Marie-Thérèse, 86 anni, è stata arrestata all'inizio di aprile negli Stati Uniti dalla polizia dell'immigrazione e rinchiusa in un centro di detenzione in Louisiana. È rientrata in Francia il 17 aprile ed è arrivata a Orvault nel pomeriggio, dove i suoi figli l'attendevano.
Suo figlio Hervé ha dichiarato durante un punto stampa in municipio: “Siamo particolarmente sollevati oggi di vedere nostra madre, che abbiamo ritrovato questa mattina dopo aver attraversato una prova estremamente difficile”. Ha aggiunto che la loro priorità è “proteggerla, tutelare la sua salute, il suo riposo e permetterle di ricostruirsi”. Ha preferito non fornire dettagli sulle condizioni di detenzione, chiedendo il rispetto della privacy della famiglia.

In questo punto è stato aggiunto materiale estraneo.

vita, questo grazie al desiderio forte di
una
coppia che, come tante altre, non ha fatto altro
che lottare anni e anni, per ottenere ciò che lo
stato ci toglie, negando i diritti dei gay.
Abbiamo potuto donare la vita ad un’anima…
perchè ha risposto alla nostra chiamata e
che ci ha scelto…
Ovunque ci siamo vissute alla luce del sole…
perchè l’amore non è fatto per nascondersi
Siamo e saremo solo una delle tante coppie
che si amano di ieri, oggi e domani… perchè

Il sindaco di Orvault, Sébastien Arrouët, ha affermato di aver parlato telefonicamente con Marie-Thérèse: “Sta bene, per quanto possibile dopo una simile prova”. Ha ringraziato il console generale a New Orleans e il Ministero degli Esteri francese per il loro impegno.
L'ottantenne era entrata negli Stati Uniti nel giugno 2025 con un visto turistico di 90 giorni per ricongiungersi a un amore di gioventù, un capitano dell'esercito statunitense conosciuto nel 1953 vicino a Saint-Nazaire. Sposatisi nel 2025 dopo essere rimasti entrambi vedovi, sono stati separati dall'improvvisa morte di lui nel mese di gennaio.